Bob McNally CEO GeoVax: The industry is starting to show success in being able to control the virus. In human trials, Sanofi Aventis was able to demonstrate 30% protection against the HIV virus. While 30% is not sufficient to be commercially viable, it opened the possibility for improved vaccines by other companies such as GeoVax. In our own preclinical trials, with an adjuvant added to our vaccine, we have demonstrated 90% per exposure efficacy, some of the best data in the industry.
Question: The theme of the AIDS 2012 conference was “Turning the Tide Together.” Do you think we are indeed close to turning the tide on the AIDS epidemic, and if so, in what ways?
Bob McNally CEO GeoVax: The tide has turned in several ways. First, the oral medication used to treat individuals who are HIV positive work very well. Life expectancy for this population is close to normal. Having said this, we still need to be cognizant of the high cost and frequent side effects from taking these drugs. Second, the oral medication can also be used to prevent infection, but again the cost is considerable ($12,000 per year) and compliance will continue to be an issue. Vaccines for prevention have begun to show a benefit and will materialize first, but clinics are also interested in the potential for therapeutic vaccines to be used with the oral medication in HIV-positive individuals. Here the anticipation is the virus could be eliminated or at least result in improved control.
Question: Why is it such a challenge for biotechs such as GeoVax to attract funding for what is clearly a vitally important type of research and development—namely, more effective HIV/AIDS vaccines?
Bob McNally CEO GeoVax: There are several reasons why funding is difficult, not the least of which is the poor record of other companies that have failed in their attempts to have a viable vaccine. Another reason is the length of time required until a licensing event occurs; many investors would rather not wait that long.
Question: How did the RV144 trial in Thailand, which in 2009 demonstrated the first evidence of vaccine-induced efficacy, help re-energize the drive toward better HIV/AIDS vaccines?
Bob McNally CEO GeoVax: Everyone likes success. This was the first trial to show the potential for success. While 30% protection will not result in a commercializable product, it proved prevention could be accomplished with a vaccine. In addition, based on having some success, the scientific community can now build on knowing what portion of the immune system should be stimulated and the type of vaccine vectors that are worth pursuing.
Question: What is the most important thing that various at-risk populations should keep in mind regarding the current state of HIV/AIDS vaccine research and development?
Bob McNally CEO GeoVax: They should know that vaccines are still a few years away from the clinic. GeoVax has the leading preventive vaccine candidate for the version of the virus prevalent in North America and Europe. This vaccine will be entering a phase 2b efficacy trial starting early 2014.
Question: GeoVax’s vaccines have moved forward in human clinical trials conducted by the HIV Vaccine Trials Network (HVTN) based in Seattle, Washington. What is the current status of your preventative and therapeutic vaccines, and what comes next?

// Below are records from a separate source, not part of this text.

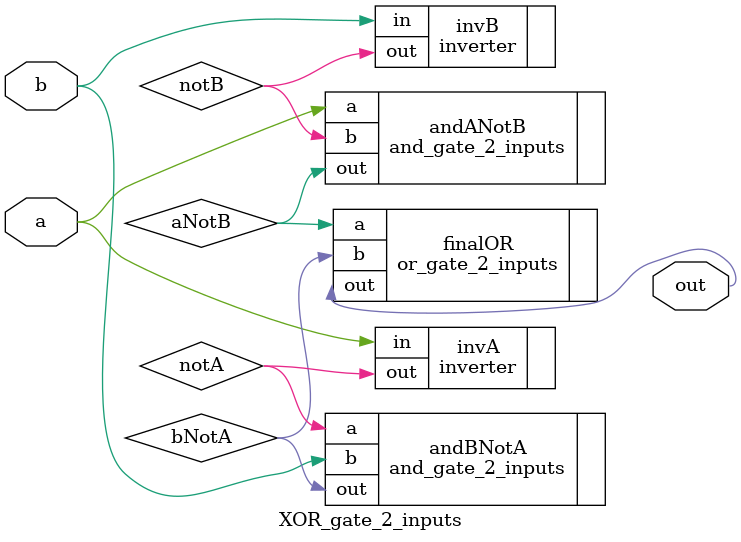
<source format=sv>
`timescale 1ps/1ps
module XOR_gate_2_inputs (a, b, out);
	input logic a, b;
	output logic out;
	
	logic notA, notB;
	
	inverter invA (.in(a), .out(notA));
	inverter invB (.in(b), .out(notB));
	
	logic aNotB, bNotA;
	
	and_gate_2_inputs andANotB (.a, .b(notB), .out(aNotB));
	and_gate_2_inputs andBNotA (.a(notA), .b, .out(bNotA));
	
	or_gate_2_inputs finalOR (.a(aNotB), .b(bNotA), .out);
	
endmodule 
</source>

Bob McNally CEO GeoVax: The same two vaccine combination can be used both as a preventive and therapeutic vaccine. The preventive vaccine is the leading candidate for North America and will enter a large 4,200-person phase 2b efficacy trial in early 2014. This is the only vaccine currently being considered for efficacy trial. The therapeutic vaccine is currently enrolling HIV-positive individuals for a treatment interruption safety trial and as a first opportunity to control the virus. Another therapeutic trial will start in Q1, 2013 where the vaccine will be given to HIV-positive individuals who will continue on their standard-of- care oral medications. The National Institutes of Health (NIH) is sponsoring the trial in anticipation that the combination therapy will lead to a potential cure or eradication of the virus from infected individuals.
Question: What are the biggest challenges facing your firm?
Bob McNally CEO GeoVax: Despite tremendous financial support from the NIH for research and clinical trials, the company, like any biotech, can still use funding for operational support.
Question: Tell us where your company stands financially.
Bob McNally CEO GeoVax: GeoVax is an OTC company with a market cap of roughly $15 million. We have had the benefit of a $20 million grant from the NIH that was spread out over five years. This helped lower our burn rate to approximately $250K per month. Consequently we periodically raise funds through the equity markets or private placement.